The finished copy should match every record exactly and contain no pictures.

Start of GIVEN ENTRIES

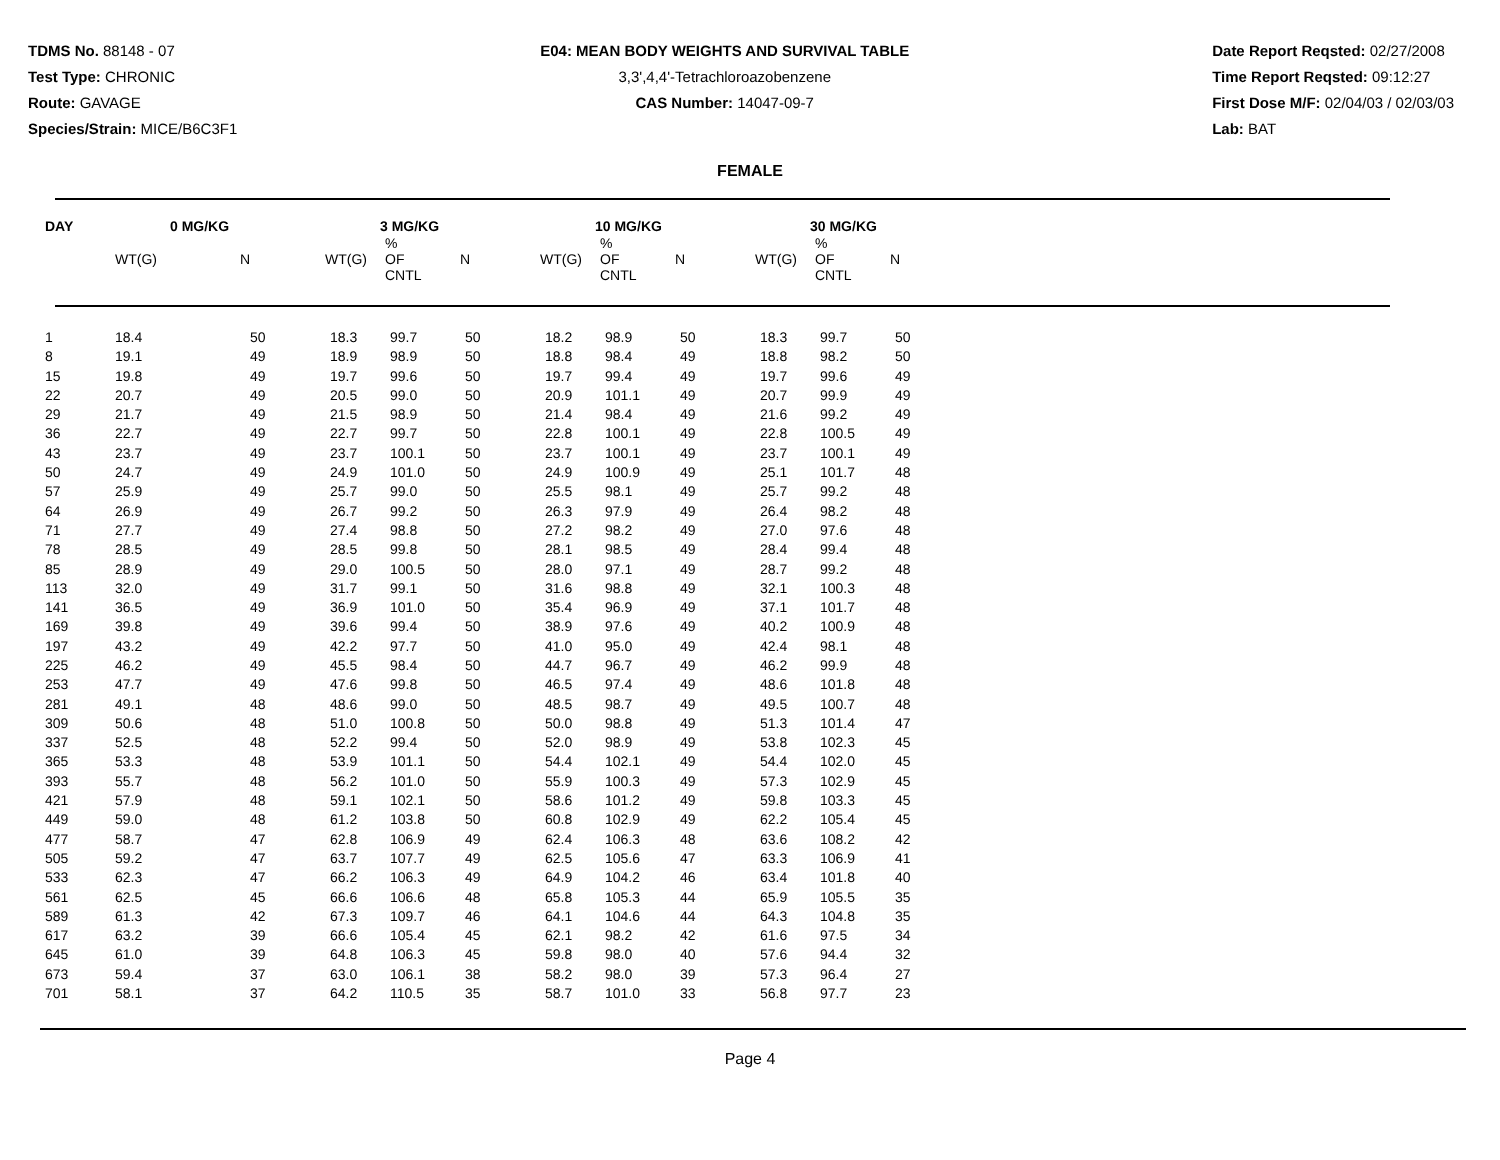TDMS No. 88148 - 07
Test Type: CHRONIC
Route: GAVAGE
Species/Strain: MICE/B6C3F1
E04: MEAN BODY WEIGHTS AND SURVIVAL TABLE
3,3',4,4'-Tetrachloroazobenzene
CAS Number: 14047-09-7
Date Report Reqsted: 02/27/2008
Time Report Reqsted: 09:12:27
First Dose M/F: 02/04/03 / 02/03/03
Lab: BAT
FEMALE
| DAY | 0 MG/KG | | 3 MG/KG | | | 10 MG/KG | | | 30 MG/KG | | |
| --- | --- | --- | --- | --- | --- | --- | --- | --- | --- | --- | --- |
| | WT(G) | N | WT(G) | % OF CNTL | N | WT(G) | % OF CNTL | N | WT(G) | % OF CNTL | N |
| 1 | 18.4 | 50 | 18.3 | 99.7 | 50 | 18.2 | 98.9 | 50 | 18.3 | 99.7 | 50 |
| 8 | 19.1 | 49 | 18.9 | 98.9 | 50 | 18.8 | 98.4 | 49 | 18.8 | 98.2 | 50 |
| 15 | 19.8 | 49 | 19.7 | 99.6 | 50 | 19.7 | 99.4 | 49 | 19.7 | 99.6 | 49 |
| 22 | 20.7 | 49 | 20.5 | 99.0 | 50 | 20.9 | 101.1 | 49 | 20.7 | 99.9 | 49 |
| 29 | 21.7 | 49 | 21.5 | 98.9 | 50 | 21.4 | 98.4 | 49 | 21.6 | 99.2 | 49 |
| 36 | 22.7 | 49 | 22.7 | 99.7 | 50 | 22.8 | 100.1 | 49 | 22.8 | 100.5 | 49 |
| 43 | 23.7 | 49 | 23.7 | 100.1 | 50 | 23.7 | 100.1 | 49 | 23.7 | 100.1 | 49 |
| 50 | 24.7 | 49 | 24.9 | 101.0 | 50 | 24.9 | 100.9 | 49 | 25.1 | 101.7 | 48 |
| 57 | 25.9 | 49 | 25.7 | 99.0 | 50 | 25.5 | 98.1 | 49 | 25.7 | 99.2 | 48 |
| 64 | 26.9 | 49 | 26.7 | 99.2 | 50 | 26.3 | 97.9 | 49 | 26.4 | 98.2 | 48 |
| 71 | 27.7 | 49 | 27.4 | 98.8 | 50 | 27.2 | 98.2 | 49 | 27.0 | 97.6 | 48 |
| 78 | 28.5 | 49 | 28.5 | 99.8 | 50 | 28.1 | 98.5 | 49 | 28.4 | 99.4 | 48 |
| 85 | 28.9 | 49 | 29.0 | 100.5 | 50 | 28.0 | 97.1 | 49 | 28.7 | 99.2 | 48 |
| 113 | 32.0 | 49 | 31.7 | 99.1 | 50 | 31.6 | 98.8 | 49 | 32.1 | 100.3 | 48 |
| 141 | 36.5 | 49 | 36.9 | 101.0 | 50 | 35.4 | 96.9 | 49 | 37.1 | 101.7 | 48 |
| 169 | 39.8 | 49 | 39.6 | 99.4 | 50 | 38.9 | 97.6 | 49 | 40.2 | 100.9 | 48 |
| 197 | 43.2 | 49 | 42.2 | 97.7 | 50 | 41.0 | 95.0 | 49 | 42.4 | 98.1 | 48 |
| 225 | 46.2 | 49 | 45.5 | 98.4 | 50 | 44.7 | 96.7 | 49 | 46.2 | 99.9 | 48 |
| 253 | 47.7 | 49 | 47.6 | 99.8 | 50 | 46.5 | 97.4 | 49 | 48.6 | 101.8 | 48 |
| 281 | 49.1 | 48 | 48.6 | 99.0 | 50 | 48.5 | 98.7 | 49 | 49.5 | 100.7 | 48 |
| 309 | 50.6 | 48 | 51.0 | 100.8 | 50 | 50.0 | 98.8 | 49 | 51.3 | 101.4 | 47 |
| 337 | 52.5 | 48 | 52.2 | 99.4 | 50 | 52.0 | 98.9 | 49 | 53.8 | 102.3 | 45 |
| 365 | 53.3 | 48 | 53.9 | 101.1 | 50 | 54.4 | 102.1 | 49 | 54.4 | 102.0 | 45 |
| 393 | 55.7 | 48 | 56.2 | 101.0 | 50 | 55.9 | 100.3 | 49 | 57.3 | 102.9 | 45 |
| 421 | 57.9 | 48 | 59.1 | 102.1 | 50 | 58.6 | 101.2 | 49 | 59.8 | 103.3 | 45 |
| 449 | 59.0 | 48 | 61.2 | 103.8 | 50 | 60.8 | 102.9 | 49 | 62.2 | 105.4 | 45 |
| 477 | 58.7 | 47 | 62.8 | 106.9 | 49 | 62.4 | 106.3 | 48 | 63.6 | 108.2 | 42 |
| 505 | 59.2 | 47 | 63.7 | 107.7 | 49 | 62.5 | 105.6 | 47 | 63.3 | 106.9 | 41 |
| 533 | 62.3 | 47 | 66.2 | 106.3 | 49 | 64.9 | 104.2 | 46 | 63.4 | 101.8 | 40 |
| 561 | 62.5 | 45 | 66.6 | 106.6 | 48 | 65.8 | 105.3 | 44 | 65.9 | 105.5 | 35 |
| 589 | 61.3 | 42 | 67.3 | 109.7 | 46 | 64.1 | 104.6 | 44 | 64.3 | 104.8 | 35 |
| 617 | 63.2 | 39 | 66.6 | 105.4 | 45 | 62.1 | 98.2 | 42 | 61.6 | 97.5 | 34 |
| 645 | 61.0 | 39 | 64.8 | 106.3 | 45 | 59.8 | 98.0 | 40 | 57.6 | 94.4 | 32 |
| 673 | 59.4 | 37 | 63.0 | 106.1 | 38 | 58.2 | 98.0 | 39 | 57.3 | 96.4 | 27 |
| 701 | 58.1 | 37 | 64.2 | 110.5 | 35 | 58.7 | 101.0 | 33 | 56.8 | 97.7 | 23 |
Page 4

End of GIVEN ENTRIES

ANSWER FOR THIS EXERCISE
TDMS No. 88148 - 07
Test Type: CHRONIC
Route: GAVAGE
Species/Strain: MICE/B6C3F1
E04: MEAN BODY WEIGHTS AND SURVIVAL TABLE
3,3',4,4'-Tetrachloroazobenzene
CAS Number: 14047-09-7
Date Report Reqsted: 02/27/2008
Time Report Reqsted: 09:12:27
First Dose M/F: 02/04/03 / 02/03/03
Lab: BAT
FEMALE
| DAY | 0 MG/KG | | 3 MG/KG | | | 10 MG/KG | | | 30 MG/KG | | |
| --- | --- | --- | --- | --- | --- | --- | --- | --- | --- | --- | --- |
| | WT(G) | N | WT(G) | % OF CNTL | N | WT(G) | % OF CNTL | N | WT(G) | % OF CNTL | N |
| 1 | 18.4 | 50 | 18.3 | 99.7 | 50 | 18.2 | 98.9 | 50 | 18.3 | 99.7 | 50 |
| 8 | 19.1 | 49 | 18.9 | 98.9 | 50 | 18.8 | 98.4 | 49 | 18.8 | 98.2 | 50 |
| 15 | 19.8 | 49 | 19.7 | 99.6 | 50 | 19.7 | 99.4 | 49 | 19.7 | 99.6 | 49 |
| 22 | 20.7 | 49 | 20.5 | 99.0 | 50 | 20.9 | 101.1 | 49 | 20.7 | 99.9 | 49 |
| 29 | 21.7 | 49 | 21.5 | 98.9 | 50 | 21.4 | 98.4 | 49 | 21.6 | 99.2 | 49 |
| 36 | 22.7 | 49 | 22.7 | 99.7 | 50 | 22.8 | 100.1 | 49 | 22.8 | 100.5 | 49 |
| 43 | 23.7 | 49 | 23.7 | 100.1 | 50 | 23.7 | 100.1 | 49 | 23.7 | 100.1 | 49 |
| 50 | 24.7 | 49 | 24.9 | 101.0 | 50 | 24.9 | 100.9 | 49 | 25.1 | 101.7 | 48 |
| 57 | 25.9 | 49 | 25.7 | 99.0 | 50 | 25.5 | 98.1 | 49 | 25.7 | 99.2 | 48 |
| 64 | 26.9 | 49 | 26.7 | 99.2 | 50 | 26.3 | 97.9 | 49 | 26.4 | 98.2 | 48 |
| 71 | 27.7 | 49 | 27.4 | 98.8 | 50 | 27.2 | 98.2 | 49 | 27.0 | 97.6 | 48 |
| 78 | 28.5 | 49 | 28.5 | 99.8 | 50 | 28.1 | 98.5 | 49 | 28.4 | 99.4 | 48 |
| 85 | 28.9 | 49 | 29.0 | 100.5 | 50 | 28.0 | 97.1 | 49 | 28.7 | 99.2 | 48 |
| 113 | 32.0 | 49 | 31.7 | 99.1 | 50 | 31.6 | 98.8 | 49 | 32.1 | 100.3 | 48 |
| 141 | 36.5 | 49 | 36.9 | 101.0 | 50 | 35.4 | 96.9 | 49 | 37.1 | 101.7 | 48 |
| 169 | 39.8 | 49 | 39.6 | 99.4 | 50 | 38.9 | 97.6 | 49 | 40.2 | 100.9 | 48 |
| 197 | 43.2 | 49 | 42.2 | 97.7 | 50 | 41.0 | 95.0 | 49 | 42.4 | 98.1 | 48 |
| 225 | 46.2 | 49 | 45.5 | 98.4 | 50 | 44.7 | 96.7 | 49 | 46.2 | 99.9 | 48 |
| 253 | 47.7 | 49 | 47.6 | 99.8 | 50 | 46.5 | 97.4 | 49 | 48.6 | 101.8 | 48 |
| 281 | 49.1 | 48 | 48.6 | 99.0 | 50 | 48.5 | 98.7 | 49 | 49.5 | 100.7 | 48 |
| 309 | 50.6 | 48 | 51.0 | 100.8 | 50 | 50.0 | 98.8 | 49 | 51.3 | 101.4 | 47 |
| 337 | 52.5 | 48 | 52.2 | 99.4 | 50 | 52.0 | 98.9 | 49 | 53.8 | 102.3 | 45 |
| 365 | 53.3 | 48 | 53.9 | 101.1 | 50 | 54.4 | 102.1 | 49 | 54.4 | 102.0 | 45 |
| 393 | 55.7 | 48 | 56.2 | 101.0 | 50 | 55.9 | 100.3 | 49 | 57.3 | 102.9 | 45 |
| 421 | 57.9 | 48 | 59.1 | 102.1 | 50 | 58.6 | 101.2 | 49 | 59.8 | 103.3 | 45 |
| 449 | 59.0 | 48 | 61.2 | 103.8 | 50 | 60.8 | 102.9 | 49 | 62.2 | 105.4 | 45 |
| 477 | 58.7 | 47 | 62.8 | 106.9 | 49 | 62.4 | 106.3 | 48 | 63.6 | 108.2 | 42 |
| 505 | 59.2 | 47 | 63.7 | 107.7 | 49 | 62.5 | 105.6 | 47 | 63.3 | 106.9 | 41 |
| 533 | 62.3 | 47 | 66.2 | 106.3 | 49 | 64.9 | 104.2 | 46 | 63.4 | 101.8 | 40 |
| 561 | 62.5 | 45 | 66.6 | 106.6 | 48 | 65.8 | 105.3 | 44 | 65.9 | 105.5 | 35 |
| 589 | 61.3 | 42 | 67.3 | 109.7 | 46 | 64.1 | 104.6 | 44 | 64.3 | 104.8 | 35 |
| 617 | 63.2 | 39 | 66.6 | 105.4 | 45 | 62.1 | 98.2 | 42 | 61.6 | 97.5 | 34 |
| 645 | 61.0 | 39 | 64.8 | 106.3 | 45 | 59.8 | 98.0 | 40 | 57.6 | 94.4 | 32 |
| 673 | 59.4 | 37 | 63.0 | 106.1 | 38 | 58.2 | 98.0 | 39 | 57.3 | 96.4 | 27 |
| 701 | 58.1 | 37 | 64.2 | 110.5 | 35 | 58.7 | 101.0 | 33 | 56.8 | 97.7 | 23 |
Page 4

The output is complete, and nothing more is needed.